## Goal of the exercise
Which lines below contain "שבוע"? Pull them out.

## Data for analysis
━━━━━━━━━━

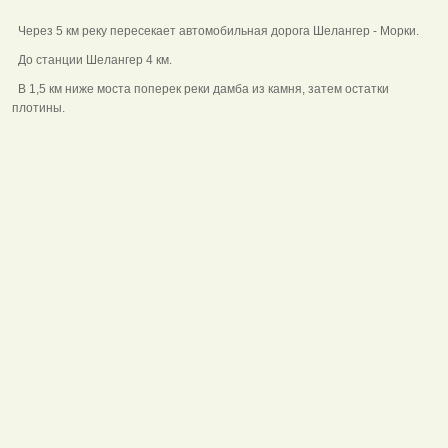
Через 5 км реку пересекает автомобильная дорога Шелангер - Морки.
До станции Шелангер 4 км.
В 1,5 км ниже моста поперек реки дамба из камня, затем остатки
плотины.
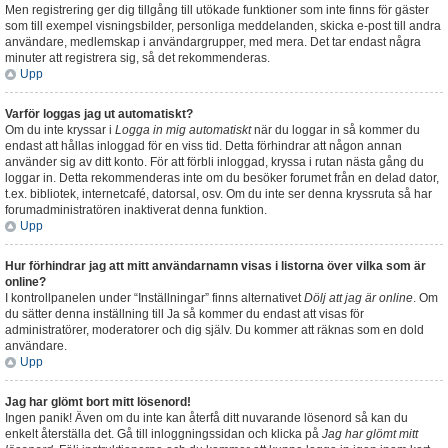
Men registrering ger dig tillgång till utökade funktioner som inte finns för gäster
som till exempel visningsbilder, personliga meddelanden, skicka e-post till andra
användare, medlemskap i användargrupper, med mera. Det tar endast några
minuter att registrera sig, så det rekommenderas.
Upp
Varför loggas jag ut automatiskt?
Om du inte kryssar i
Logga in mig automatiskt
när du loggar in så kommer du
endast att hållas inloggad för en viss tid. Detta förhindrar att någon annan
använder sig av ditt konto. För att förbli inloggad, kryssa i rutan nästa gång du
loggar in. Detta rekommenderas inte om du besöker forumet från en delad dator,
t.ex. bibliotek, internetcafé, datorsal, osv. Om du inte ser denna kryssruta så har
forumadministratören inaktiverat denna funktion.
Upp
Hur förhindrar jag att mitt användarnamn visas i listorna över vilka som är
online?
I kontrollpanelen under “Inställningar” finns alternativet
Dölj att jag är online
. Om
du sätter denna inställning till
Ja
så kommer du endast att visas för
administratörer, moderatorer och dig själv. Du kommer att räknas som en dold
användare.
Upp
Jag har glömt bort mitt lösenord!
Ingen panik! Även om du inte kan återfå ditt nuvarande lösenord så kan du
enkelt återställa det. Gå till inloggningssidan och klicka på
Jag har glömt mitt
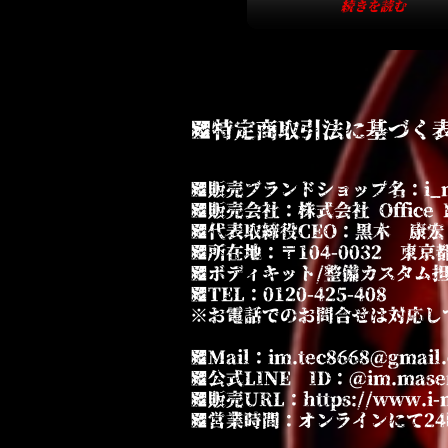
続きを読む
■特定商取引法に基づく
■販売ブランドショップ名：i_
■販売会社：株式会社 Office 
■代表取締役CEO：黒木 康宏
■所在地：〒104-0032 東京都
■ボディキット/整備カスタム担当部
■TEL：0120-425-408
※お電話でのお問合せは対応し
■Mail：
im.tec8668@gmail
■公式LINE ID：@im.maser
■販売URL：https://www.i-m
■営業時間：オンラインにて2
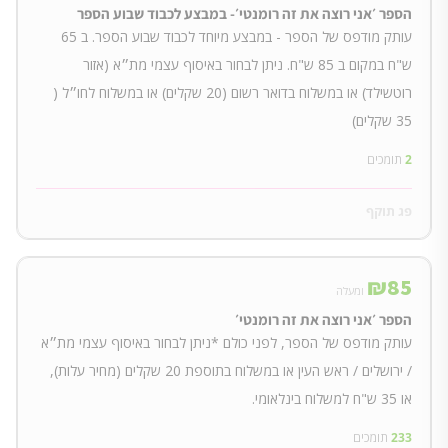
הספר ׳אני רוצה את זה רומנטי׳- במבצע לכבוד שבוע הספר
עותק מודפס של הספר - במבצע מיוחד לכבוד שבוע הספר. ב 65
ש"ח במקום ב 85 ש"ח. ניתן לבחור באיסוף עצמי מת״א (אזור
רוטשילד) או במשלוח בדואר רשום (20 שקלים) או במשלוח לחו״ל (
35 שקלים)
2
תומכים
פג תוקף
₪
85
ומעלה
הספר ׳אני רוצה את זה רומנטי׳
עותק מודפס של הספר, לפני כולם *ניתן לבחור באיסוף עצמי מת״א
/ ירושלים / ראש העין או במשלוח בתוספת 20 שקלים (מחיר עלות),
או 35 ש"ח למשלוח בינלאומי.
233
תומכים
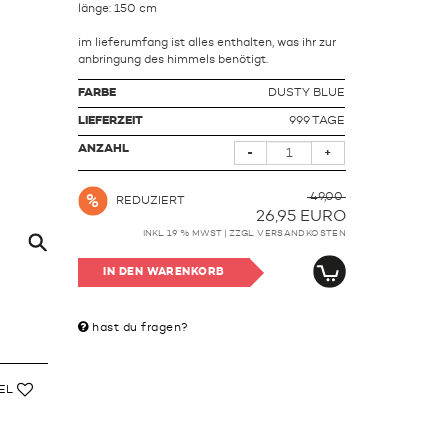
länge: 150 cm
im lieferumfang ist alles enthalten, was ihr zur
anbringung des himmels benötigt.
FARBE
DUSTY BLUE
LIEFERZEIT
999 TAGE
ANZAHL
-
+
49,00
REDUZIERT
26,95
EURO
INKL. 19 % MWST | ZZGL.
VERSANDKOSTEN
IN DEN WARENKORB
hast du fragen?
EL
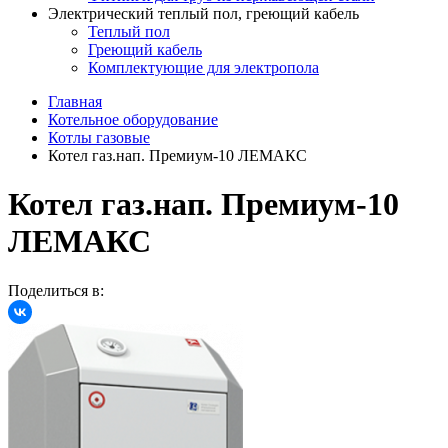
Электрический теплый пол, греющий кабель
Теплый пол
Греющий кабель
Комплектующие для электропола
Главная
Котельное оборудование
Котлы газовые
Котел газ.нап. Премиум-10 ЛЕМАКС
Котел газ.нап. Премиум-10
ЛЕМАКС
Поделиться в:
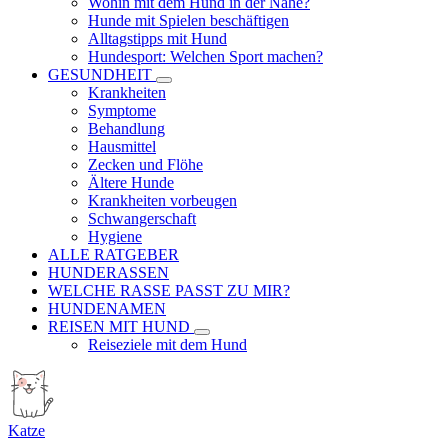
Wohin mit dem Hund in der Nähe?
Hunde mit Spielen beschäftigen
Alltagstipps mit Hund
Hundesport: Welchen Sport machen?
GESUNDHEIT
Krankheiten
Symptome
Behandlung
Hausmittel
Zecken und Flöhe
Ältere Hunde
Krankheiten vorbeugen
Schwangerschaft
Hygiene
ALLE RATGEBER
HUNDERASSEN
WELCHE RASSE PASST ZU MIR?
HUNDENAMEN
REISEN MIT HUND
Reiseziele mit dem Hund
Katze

━━━━━━━━━━

## Response to the task
הספר ׳אני רוצה את זה רומנטי׳- במבצע לכבוד שבוע הספר
עותק מודפס של הספר - במבצע מיוחד לכבוד שבוע הספר. ב 65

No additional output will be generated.